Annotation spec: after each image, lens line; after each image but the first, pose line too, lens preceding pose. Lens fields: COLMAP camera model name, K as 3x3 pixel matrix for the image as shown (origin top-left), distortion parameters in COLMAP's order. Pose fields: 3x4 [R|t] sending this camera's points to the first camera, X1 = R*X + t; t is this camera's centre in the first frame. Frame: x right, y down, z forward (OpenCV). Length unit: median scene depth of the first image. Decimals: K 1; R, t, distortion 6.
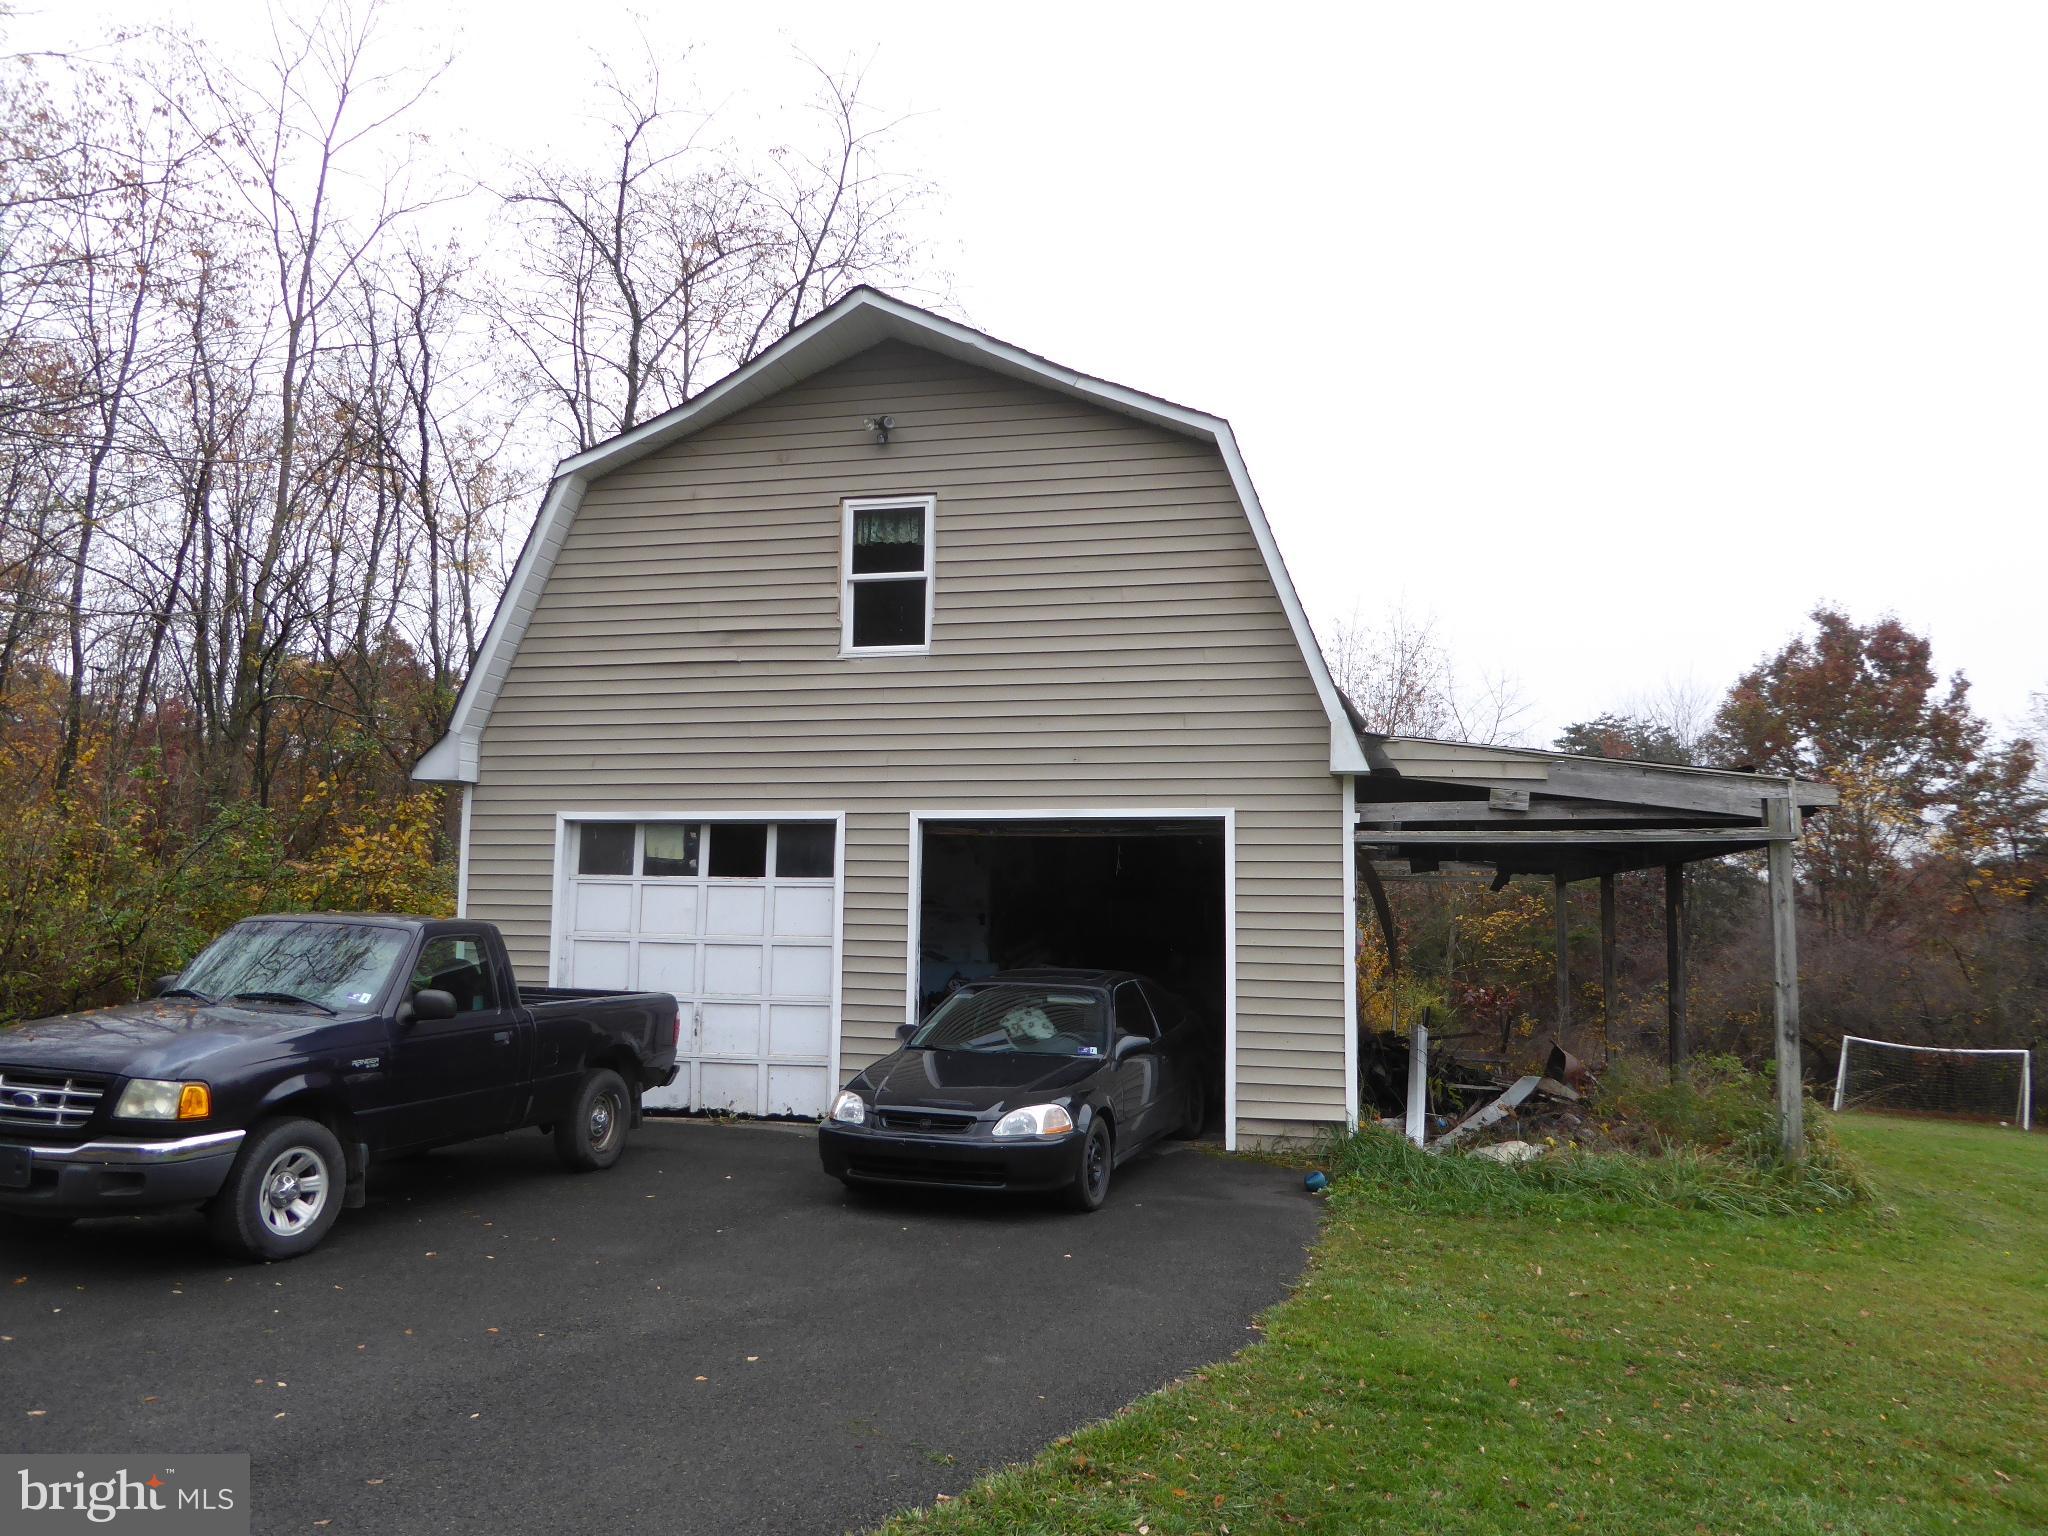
lens RADIAL K [[1475.0, 0, 1024.0], [0, 1475.0, 768.0], [0, 0, 1]] dist [-0.024607, 0.005378]
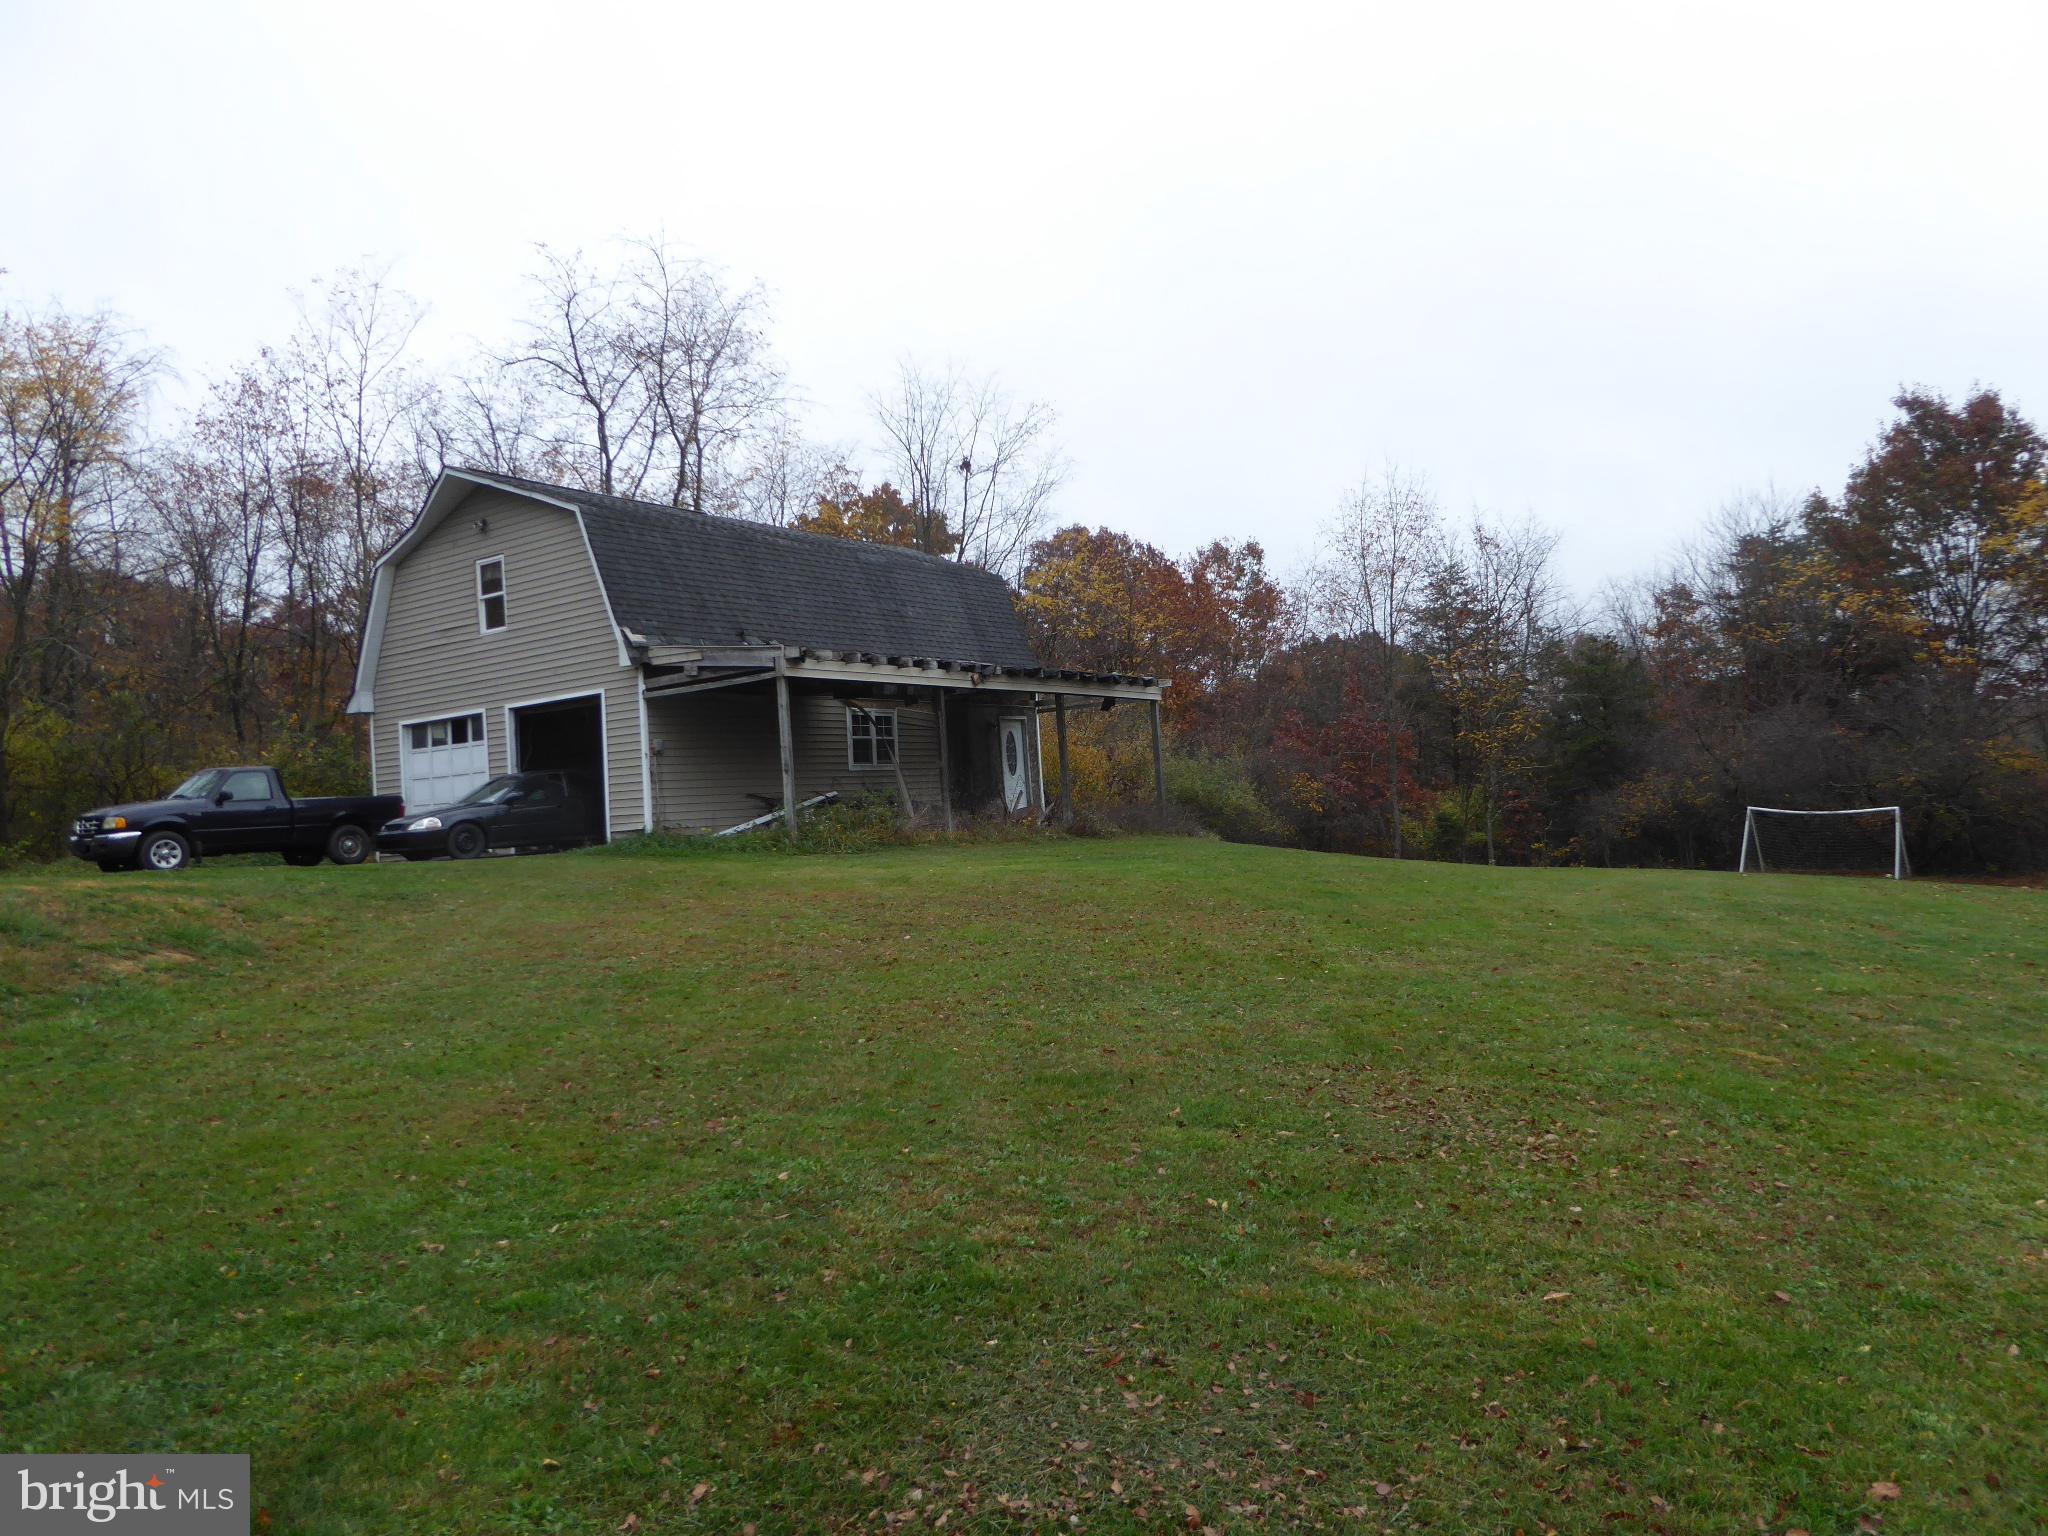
lens RADIAL K [[1475.0, 0, 1024.0], [0, 1475.0, 768.0], [0, 0, 1]] dist [-0.024607, 0.005378]
pose [[0.918055, -0.086300, -0.386945, 1.399079], [0.114778, 0.992078, 0.051058, 0.095236], [0.379474, -0.091287, 0.920688, -0.669319]]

════════════════

▶ _Exercise description_:
Switch "preceding" to "ahead of" throughout the listing above and write it out again with nothing else changed. Leave out the pictures.

▶ _Expected output_:
Annotation spec: after each image, lens line; after each image but the first, pose line too, lens ahead of pose. Lens fields: COLMAP camera model name, K as 3x3 pixel matrix for the image as shown (origin top-left), distortion parameters in COLMAP's order. Pose fields: 3x4 [R|t] sending this camera's points to the first camera, X1 = R*X + t; t is this camera's centre in the first frame. Frame: x right, y down, z forward (OpenCV). Length unit: median scene depth of the first image. Decimals: K 1; R, t, distortion 6.
lens RADIAL K [[1475.0, 0, 1024.0], [0, 1475.0, 768.0], [0, 0, 1]] dist [-0.024607, 0.005378]
lens RADIAL K [[1475.0, 0, 1024.0], [0, 1475.0, 768.0], [0, 0, 1]] dist [-0.024607, 0.005378]
pose [[0.918055, -0.086300, -0.386945, 1.399079], [0.114778, 0.992078, 0.051058, 0.095236], [0.379474, -0.091287, 0.920688, -0.669319]]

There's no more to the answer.